Monday 2 May 2016

Eats Dribbles and Shoots












Bill Bryson's second guide to our small island is called The Road to Little Dribbling. It's not really a guide as it doesn't attempt to be geographically fair - Wales gets a chapter, and Scotland barely that, which would be a scandal if it were a tourist guide. It is more of a deliciously observed travelogue where Bill's curry and beer is just as important as the architecture, landscape and history of a place. It's brilliantly funny of course and we recognise ourselves in many of the encounters. If ever there was an advert for immigration it's Bill's ability to both inhabit a nation but still look on wryly as if he has only just landed from planet America.
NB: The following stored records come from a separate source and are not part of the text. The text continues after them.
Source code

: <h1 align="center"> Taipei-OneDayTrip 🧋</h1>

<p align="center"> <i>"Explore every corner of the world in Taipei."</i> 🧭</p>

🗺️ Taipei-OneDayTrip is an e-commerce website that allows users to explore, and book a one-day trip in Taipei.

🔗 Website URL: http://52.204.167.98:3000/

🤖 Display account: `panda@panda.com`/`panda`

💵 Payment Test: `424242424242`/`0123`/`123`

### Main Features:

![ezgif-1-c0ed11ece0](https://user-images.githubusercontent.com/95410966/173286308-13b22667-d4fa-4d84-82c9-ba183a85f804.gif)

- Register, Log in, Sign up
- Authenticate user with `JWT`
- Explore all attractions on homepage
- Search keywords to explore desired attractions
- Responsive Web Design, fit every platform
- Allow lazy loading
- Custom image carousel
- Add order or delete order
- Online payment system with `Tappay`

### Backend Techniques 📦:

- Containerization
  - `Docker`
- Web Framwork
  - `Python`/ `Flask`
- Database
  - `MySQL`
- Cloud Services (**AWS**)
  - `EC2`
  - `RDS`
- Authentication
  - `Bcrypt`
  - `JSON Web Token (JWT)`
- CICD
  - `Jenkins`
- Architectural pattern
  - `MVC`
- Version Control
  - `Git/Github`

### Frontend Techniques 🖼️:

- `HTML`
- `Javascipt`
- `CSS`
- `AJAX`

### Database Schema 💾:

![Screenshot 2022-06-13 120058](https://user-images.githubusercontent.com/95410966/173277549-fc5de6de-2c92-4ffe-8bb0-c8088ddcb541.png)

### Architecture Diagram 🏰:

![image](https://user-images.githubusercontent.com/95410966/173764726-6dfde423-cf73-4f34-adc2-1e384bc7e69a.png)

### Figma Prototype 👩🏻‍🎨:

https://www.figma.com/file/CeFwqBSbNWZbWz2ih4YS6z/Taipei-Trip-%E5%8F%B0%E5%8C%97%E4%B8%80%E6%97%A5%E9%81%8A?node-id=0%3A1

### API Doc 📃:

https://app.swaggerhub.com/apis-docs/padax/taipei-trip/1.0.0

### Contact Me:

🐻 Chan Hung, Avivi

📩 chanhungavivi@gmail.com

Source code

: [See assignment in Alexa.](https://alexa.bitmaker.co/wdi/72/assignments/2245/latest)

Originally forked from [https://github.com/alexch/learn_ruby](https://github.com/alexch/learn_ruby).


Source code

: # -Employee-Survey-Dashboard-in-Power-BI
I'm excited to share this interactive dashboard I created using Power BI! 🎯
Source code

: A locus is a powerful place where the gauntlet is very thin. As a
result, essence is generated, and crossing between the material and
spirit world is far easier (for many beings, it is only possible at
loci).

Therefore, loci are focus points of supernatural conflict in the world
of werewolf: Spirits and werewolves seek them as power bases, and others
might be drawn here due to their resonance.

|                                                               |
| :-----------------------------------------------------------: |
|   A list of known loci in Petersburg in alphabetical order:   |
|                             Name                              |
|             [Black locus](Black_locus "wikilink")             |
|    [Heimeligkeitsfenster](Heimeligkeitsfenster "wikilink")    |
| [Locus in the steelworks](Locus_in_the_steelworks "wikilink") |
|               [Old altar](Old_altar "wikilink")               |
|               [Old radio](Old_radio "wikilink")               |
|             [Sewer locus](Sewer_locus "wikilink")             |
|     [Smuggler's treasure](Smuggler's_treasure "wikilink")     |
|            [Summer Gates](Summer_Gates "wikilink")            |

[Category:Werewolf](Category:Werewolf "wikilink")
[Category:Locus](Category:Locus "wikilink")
Now he has been here so long he can return the compliment when he visits there and his observations of Texas are equally funny and frightening in the current political climate.

Conceptually this book appears lazy in that it plays into the publisher's hands of repeating a known formula. In fact Britain (particularly England) has changed so much since Bill last wrote about it that the past may as well be a different country. I'm not sure if the fictional village of Little Dribbling is a reference to Bill's advancing years or a comment on the nation state. I prefer to see Bill as the happy rotund figure from Skeggy on the cover of the book but I had to settle for a picture from the Rocket League due to most publishers' insane desire to control imagery associated with their authors. Maybe it's more appropriate though given the Bryson family history with sports commentary.